Abstract
Background and Aims:
Irritable bowel syndrome (IBS) is a chronic relapsing disorder characterized by abdominal pain-discomfort and altered bowel habits. The IBS-diarrhoea predominant subtype (IBS-D) is defined as >25% of bowel movements representing type 6 or 7 of the Bristol Stool Form Scale. Management of IBS-D is mainly symptomatic, including lifestyle modification. Due to absence of standard treatment, multiple drugs are used. A controlled release (CR) form of mebeverine, recommended for spasmodic gastrointestinal disorders (including IBS) has recently been introduced in Indian market. We have conducted a placebo-controlled double blind randomized controlled trial [CTRI/2018/03/012897] to evaluate the effectiveness and safety of this product.
Methods:
40 patients of IBS-D were recruited from medicine out-patient department (OPD) of a tertiary care hospital and randomized to two parallel groups. One received mebeverine 200 mg CR tablets twice daily for 8 weeks, while other received matching placebo. Outcome parameters were number of bowel movements per day over past 7 days (NoBM7d), severity of abdominal cramps and IBS quality of life (IBSQoL) score. Medication adherence record and treatment emergent adverse events were captured.
Results:
Mebeverine group showed modest but statistically significant improvement in NoBM7d, cramps and IBSQoL from baseline to 4 and 8 weeks. The changes within the placebo group were not statistically significant. Also, the intergroup differences at both 4 and 8 weeks were not statistically significant. Adherence was better in mebeverine group and both interventions were well tolerated.
Conclusions:
Mebeverine 200 mg CR twice daily has modest effect in IBS-D and therefore will not be a good choice for patients with severe symptoms.

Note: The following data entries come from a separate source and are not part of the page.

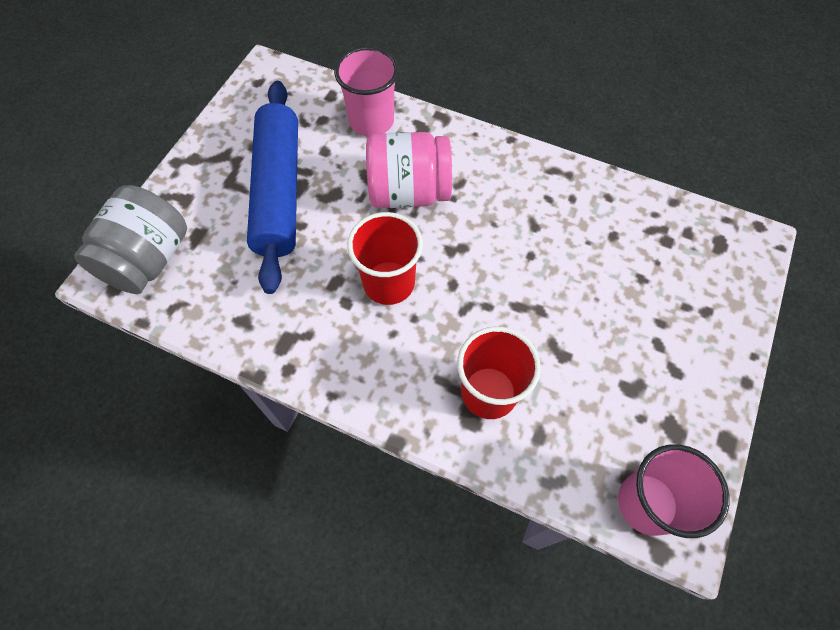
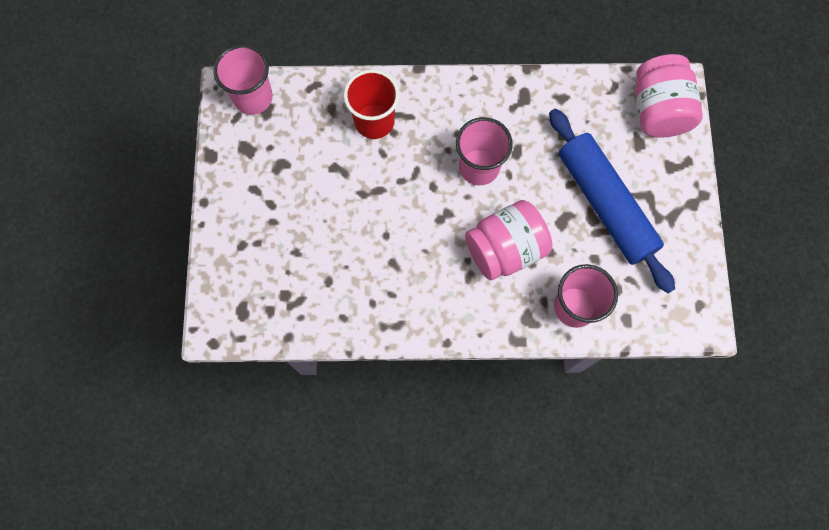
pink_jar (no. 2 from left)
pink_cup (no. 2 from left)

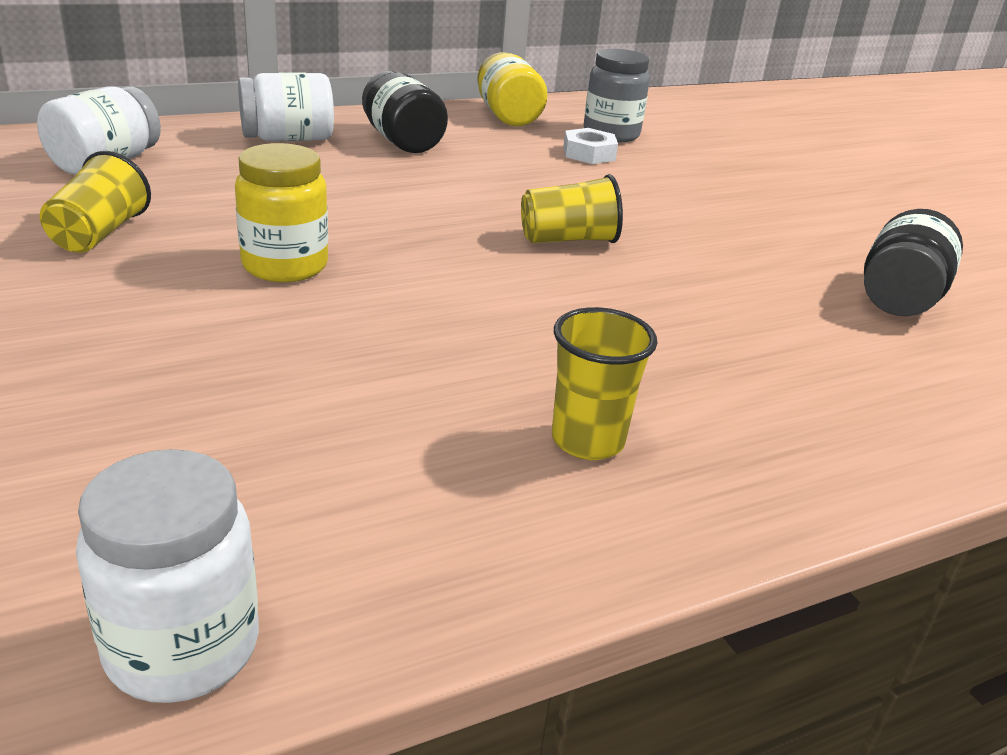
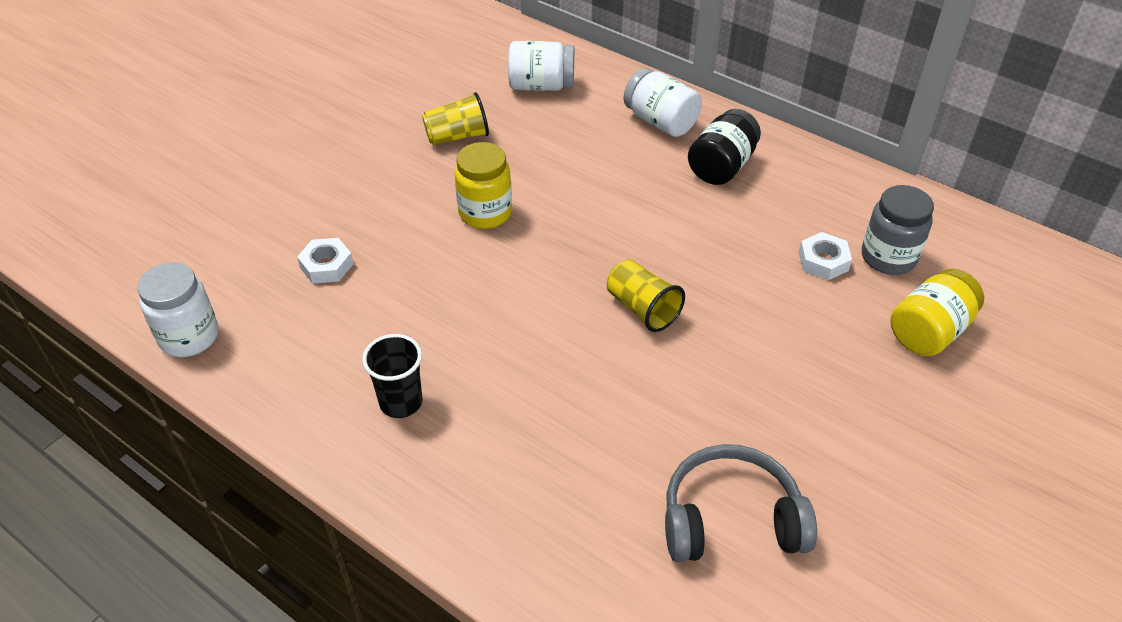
white_nut (no. 1 from left)
yellow_jar (no. 2 from left)
grey_headphones
black_cup

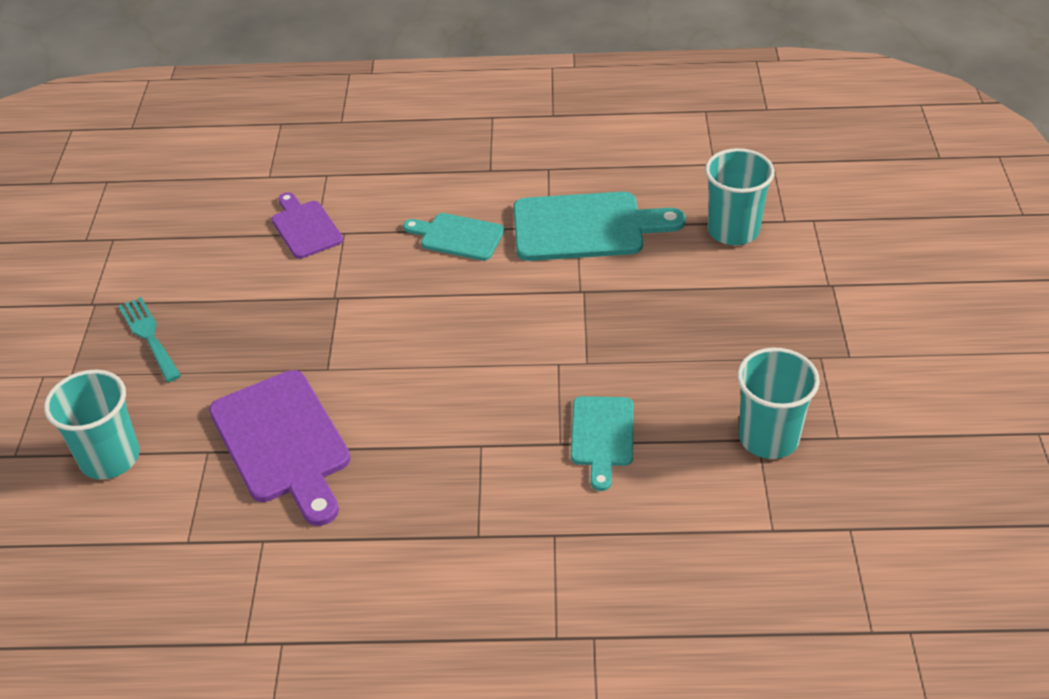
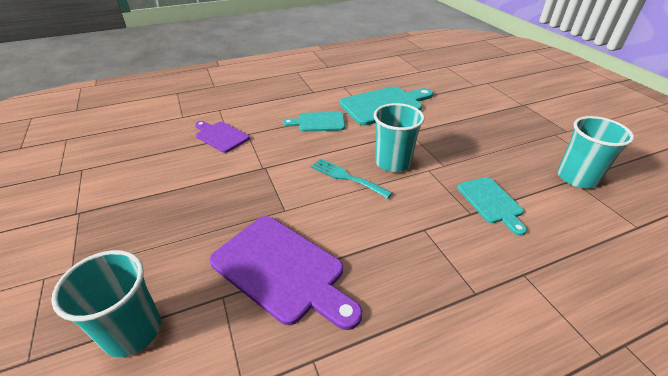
turquoise_fork
turquoise_cup (no. 2 from left)

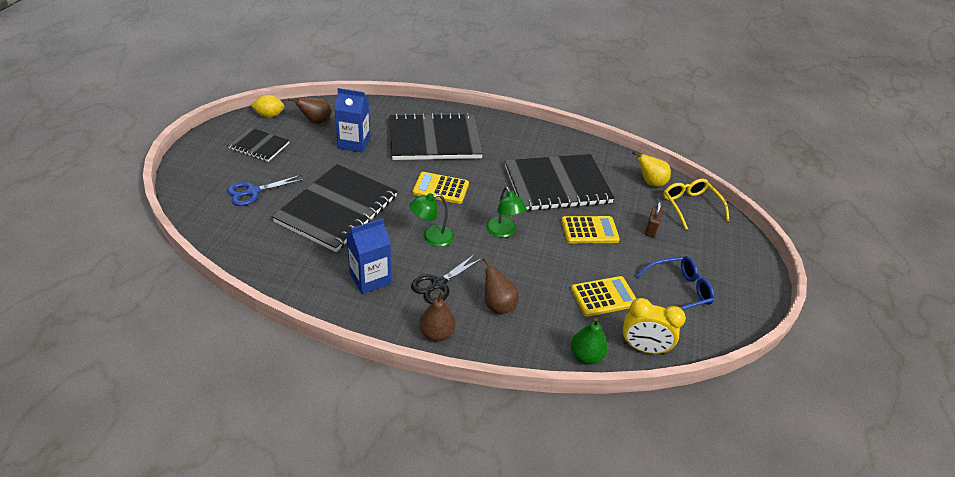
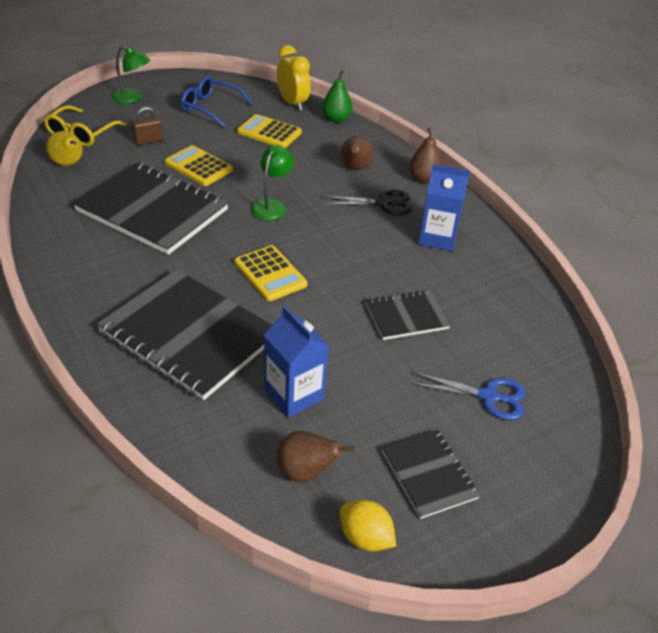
green_lamp (no. 1 from left)
black_notebook (no. 3 from left)

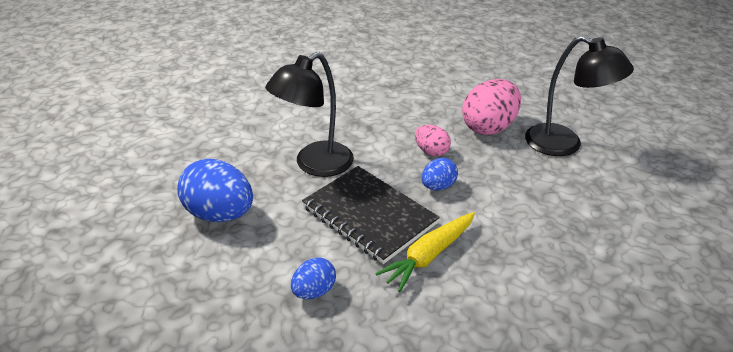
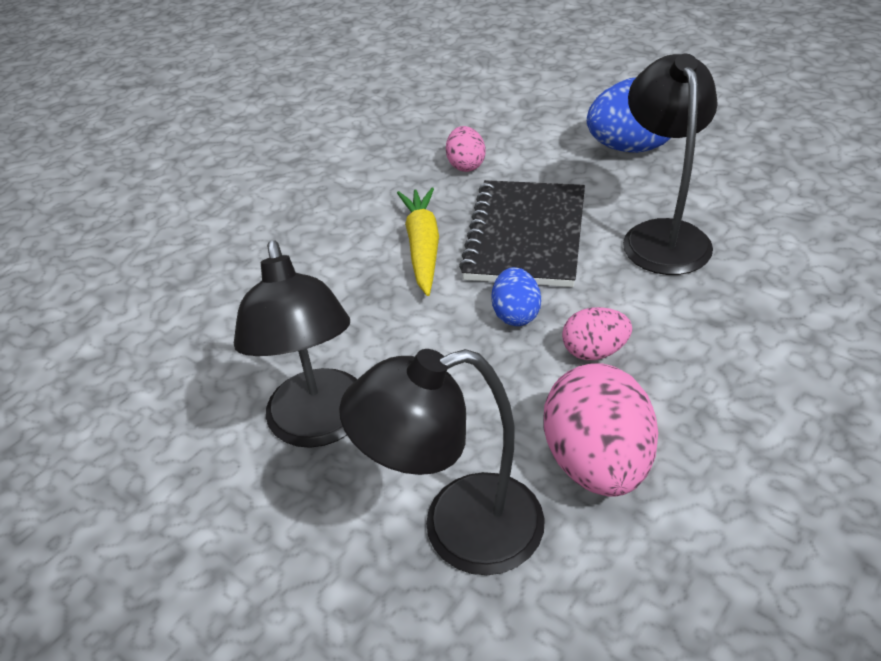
black_lamp (no. 1 from left)
pink_egg (no. 1 from left)
black_notebook

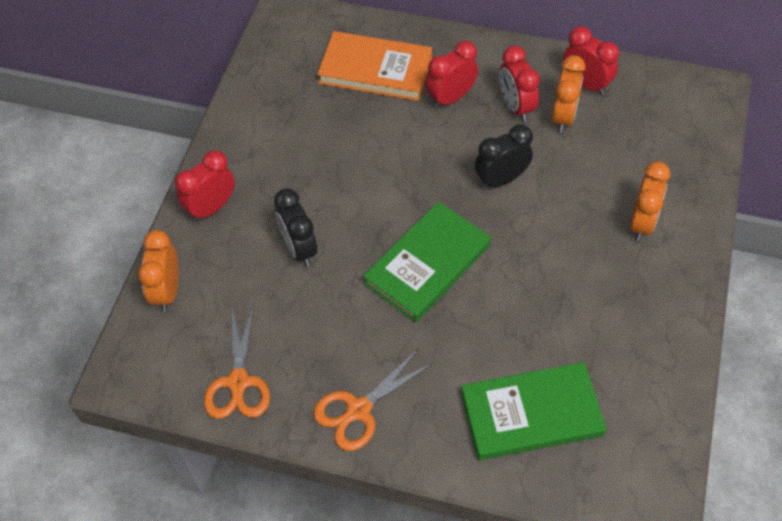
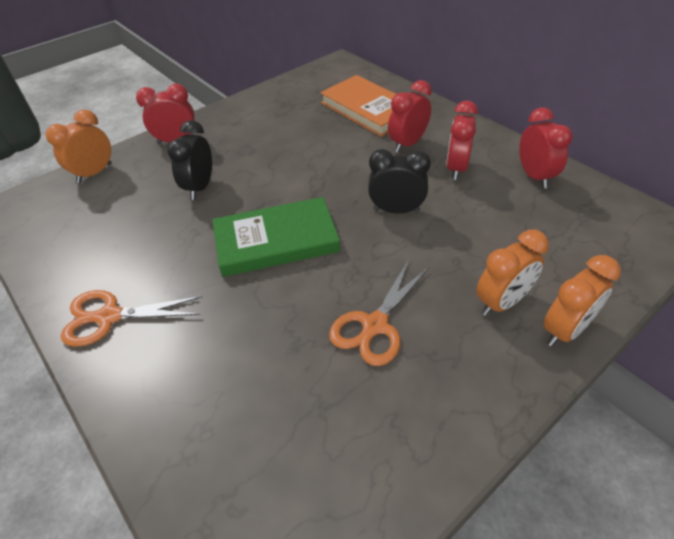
green_book (no. 2 from left in the first image)
orange_scissors (no. 2 from left)
orange_clock (no. 3 from left)
red_clock (no. 2 from left)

Keywords: Diarrhoea, irritable bowel syndrome, mebeverine, randomized controlled trial
Introduction
Irritable bowel syndrome (IBS) is a long-lasting, relapsing disorder characterized by abdominal pain-discomfort and altered bowel habits. Intestinal motility impairment and visceral hypersensitivity are the key factors among its multifactorial pathogenesis.[1] The IBS classification comprises 3 subtypes based on the predominant bowel disorder and includes IBS with diarrhoea (IBS-D), IBS with constipation (IBS-C), and IBS with mixed symptoms of constipation and diarrhoea (IBS-M).[2] The IBS-D subtype is defined as follows: more than 25% of bowel movements using the Bristol Stool Form Score (BSFS) are type 6 or 7, and less than 25% of bowel movements are type 1 or 2.[3] Alternatively, for epidemiologic studies and in clinical practice, if the patient reports abnormal bowel movements that are usually diarrhoea, the patient can be considered to have IBS-D. Experiencing bowel movement patterns with at least 3 different types of stool in a week also supports a diagnosis of IBS-D.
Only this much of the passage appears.